Five patients received >12 months of therapy, and 3 patients remained on therapy at the data cutoff in September 2018. No maximum-tolerated dose was reached, but the recommended phase II dose of each agent is telaglenastat at 800 mg twice daily plus 60 mg of cabozantinib once daily. The most common treatment-related adverse events (AEs) were diarrhea (62%), decreased appetite (46%), and fatigue (39%). Grade 3 AEs included diarrhea, hypertension, and platelet count decrease (n = 1 each).

A randomized phase II trial will compare telaglenastat plus cabozantinib versus cabozantinib plus placebo, said Meric-Bernstam, lead author of the study.

In an interview with OncLive, Meric-Bernstam, chair of the Department of Investigational Cancer Therapeutics, medical director of the Institute for Personalized Cancer Therapy, and a professor in the Divisions of Cancer Medicine and Surgery at The University of Texas MD Anderson Cancer Center, discussed the potential for the combination in mRCC.

OncLive: What was the rationale to combine telaglenastat and cabozantinib?

Meric-Bernstam: As you know, cancer metabolism is an interesting target nowadays that is increasingly being exploited. Glucose and glutamine are nutrients. Glutaminase modulates glutamine conversion into glutamate, enhancing its utilization. Glutaminase is expressed at high levels in RCC. In vitro, RCC cells are sensitive to telaglenastat, the glutaminase inhibitor. Telaglenastat and cabozantinib also appeared to be synergistic [in preclinical studies]. In vivo, antitumor activity is enhanced with this combination therapy, leading to the rationale for this clinical trial.

What was the design of the study?

This is a phase I combination with cabozantinib given at 60 mg per day and telaglenastat administered at 600 mg or 800 mg twice daily. We enrolled 13 patients; 11 of the patients had clear cell RCC and the other 2 had papillary disease. This trial was done in a population of patients who had received a median 3 lines of prior therapy. One-third of patients had 2 lines of prior VEGF-targeted therapy.

What were the findings?

Overall, we saw that this was a tolerable combination therapy. The recommended phase II dose of telaglenastat in this combination was 800 mg twice daily, which is the same as the recommended dose for the monotherapy. The AE profile was very similar to what we see with cabozantinib alone, and we saw that preliminary efficacy was promising. In the 13 patients enrolled, 12 were evaluable for response. Of those patients, 2 had papillary carcinoma. In the overall population, the ORR was 42%. In the 10 patients with clear cell RCC, the ORR was 50%.

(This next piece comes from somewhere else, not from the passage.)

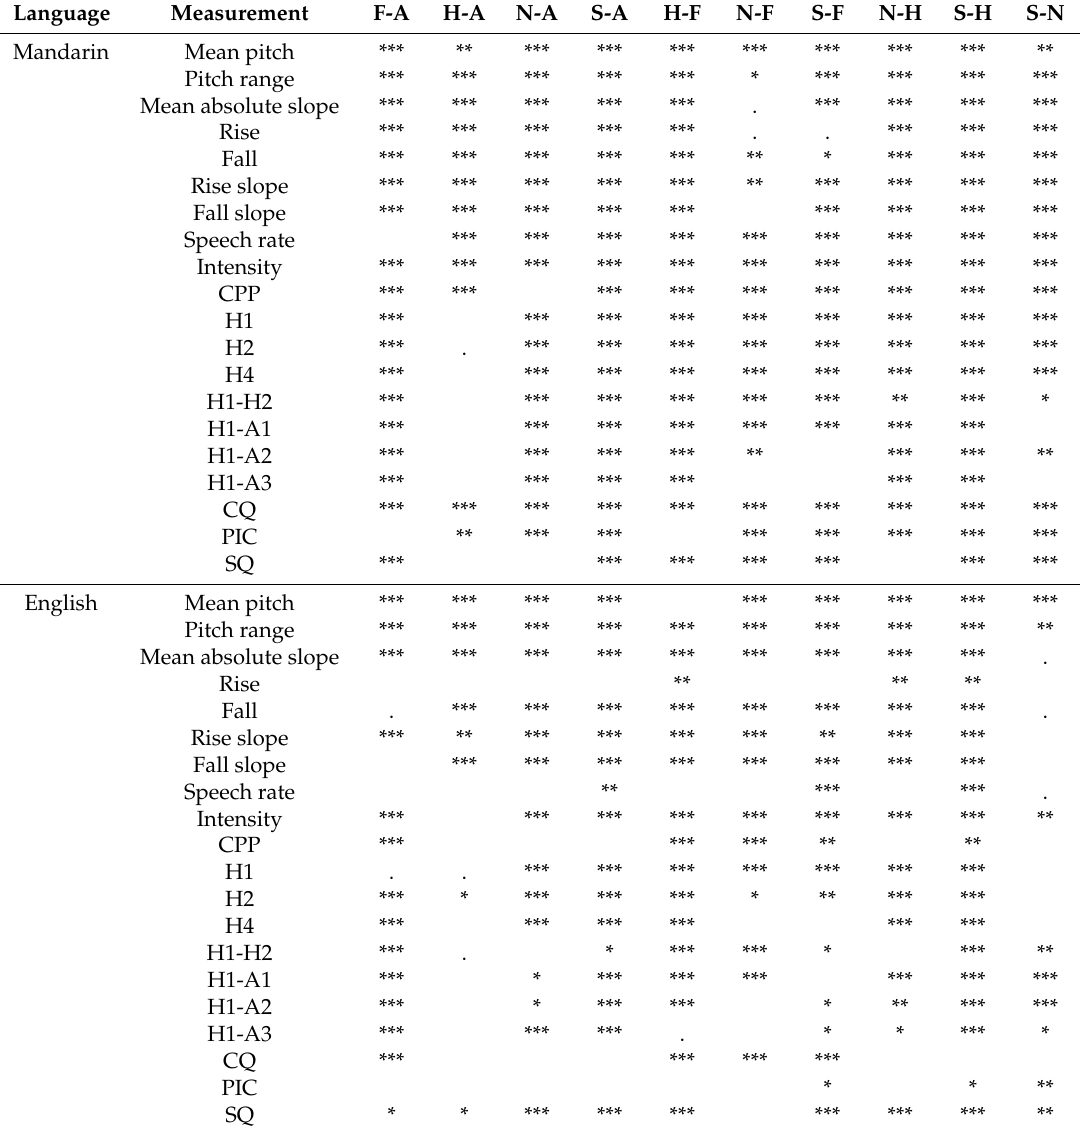
Table 3. Results of multiple comparison analysis for each cue between emotions (A: anger; F: fear; H: happiness; N: neutral; S:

Looking at the trends of the response was also interesting. We had some deep responses in patients who were heavily pretreated with multiple lines of therapy. Also looking at the duration of response, we had 5 patients who received 14 months of treatment or more. At the time of data cut-off, 3 patients were still on treatment. Also notable was that some patients had early responses, and interestingly, some patients had delayed responses. This underscores the need for further follow-up.

What are the next steps for this research?

Based on these data, a phase II study has been initiated and is accruing. This is obviously a very interesting time in RCC treatment algorithms, so I'm hoping with time we will be able to identify the best combination therapy and the best sequence. But there's no doubt that this combination is promising. The randomized trial has registrational intent.

Meric-Bernstam F, Lee RJ, Carthon BC, et al. CB-839, a glutaminase inhibitor, in combination with cabozantinib in patients with clear cell and papillary metastatic renal cell cancer (mRCC): results of a phase I study. J Clin Oncol. 2019;37(suppl 7; abstr 549). doi: 10.1200/JCO.2019.37.7_suppl.549.